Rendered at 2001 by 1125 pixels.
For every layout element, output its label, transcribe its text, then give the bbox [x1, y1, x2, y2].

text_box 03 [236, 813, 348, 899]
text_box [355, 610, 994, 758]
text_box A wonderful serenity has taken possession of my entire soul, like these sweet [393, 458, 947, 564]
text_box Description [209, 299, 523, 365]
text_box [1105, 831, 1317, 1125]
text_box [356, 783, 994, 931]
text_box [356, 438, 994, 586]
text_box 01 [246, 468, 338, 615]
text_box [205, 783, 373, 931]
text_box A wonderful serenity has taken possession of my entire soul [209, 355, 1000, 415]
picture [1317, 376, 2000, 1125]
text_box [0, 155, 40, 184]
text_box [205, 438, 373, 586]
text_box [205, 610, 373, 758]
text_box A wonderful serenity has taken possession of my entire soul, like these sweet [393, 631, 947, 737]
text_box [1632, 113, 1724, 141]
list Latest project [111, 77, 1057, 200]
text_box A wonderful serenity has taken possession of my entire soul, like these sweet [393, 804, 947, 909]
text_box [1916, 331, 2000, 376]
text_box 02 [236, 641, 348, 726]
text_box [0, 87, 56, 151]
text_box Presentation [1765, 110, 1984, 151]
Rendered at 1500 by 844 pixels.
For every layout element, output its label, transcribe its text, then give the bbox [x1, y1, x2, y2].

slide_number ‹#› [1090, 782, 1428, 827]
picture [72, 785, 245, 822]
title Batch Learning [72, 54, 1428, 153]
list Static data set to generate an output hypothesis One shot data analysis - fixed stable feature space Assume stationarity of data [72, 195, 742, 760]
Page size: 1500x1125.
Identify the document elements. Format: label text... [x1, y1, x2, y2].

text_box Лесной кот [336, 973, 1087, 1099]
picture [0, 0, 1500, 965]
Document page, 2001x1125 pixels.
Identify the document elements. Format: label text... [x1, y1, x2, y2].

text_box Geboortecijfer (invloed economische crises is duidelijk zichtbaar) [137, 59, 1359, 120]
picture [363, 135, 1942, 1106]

Problem description.
Each record should be returned precisely as written.

Reply to the task.
Rendered at 2001 by 1125 pixels.
For every layout element, output its label, transcribe its text, then give the bbox [x1, y1, x2, y2].

text_box 03 [236, 813, 348, 899]
text_box [355, 610, 994, 758]
text_box A wonderful serenity has taken possession of my entire soul, like these sweet [393, 458, 947, 564]
text_box Description [209, 299, 523, 365]
text_box [1105, 831, 1317, 1125]
text_box [356, 783, 994, 931]
text_box [356, 438, 994, 586]
text_box 01 [246, 468, 338, 615]
text_box [205, 783, 373, 931]
text_box A wonderful serenity has taken possession of my entire soul [209, 355, 1000, 415]
picture [1317, 376, 2000, 1125]
text_box [0, 155, 40, 184]
text_box [205, 438, 373, 586]
text_box [205, 610, 373, 758]
text_box A wonderful serenity has taken possession of my entire soul, like these sweet [393, 631, 947, 737]
text_box [1632, 113, 1724, 141]
list Latest project [111, 77, 1057, 200]
text_box A wonderful serenity has taken possession of my entire soul, like these sweet [393, 804, 947, 909]
text_box [1916, 331, 2000, 376]
text_box 02 [236, 641, 348, 726]
text_box [0, 87, 56, 151]
text_box Presentation [1765, 110, 1984, 151]
Rendered at 1500 by 844 pixels.
For every layout element, output its label, transcribe its text, then give the bbox [x1, y1, x2, y2].

slide_number ‹#› [1090, 782, 1428, 827]
picture [72, 785, 245, 822]
title Batch Learning [72, 54, 1428, 153]
list Static data set to generate an output hypothesis One shot data analysis - fixed stable feature space Assume stationarity of data [72, 195, 742, 760]
Page size: 1500x1125.
Identify the document elements. Format: label text... [x1, y1, x2, y2].

text_box Лесной кот [336, 973, 1087, 1099]
picture [0, 0, 1500, 965]
Document page, 2001x1125 pixels.
Identify the document elements. Format: label text... [x1, y1, x2, y2].

text_box Geboortecijfer (invloed economische crises is duidelijk zichtbaar) [137, 59, 1359, 120]
picture [363, 135, 1942, 1106]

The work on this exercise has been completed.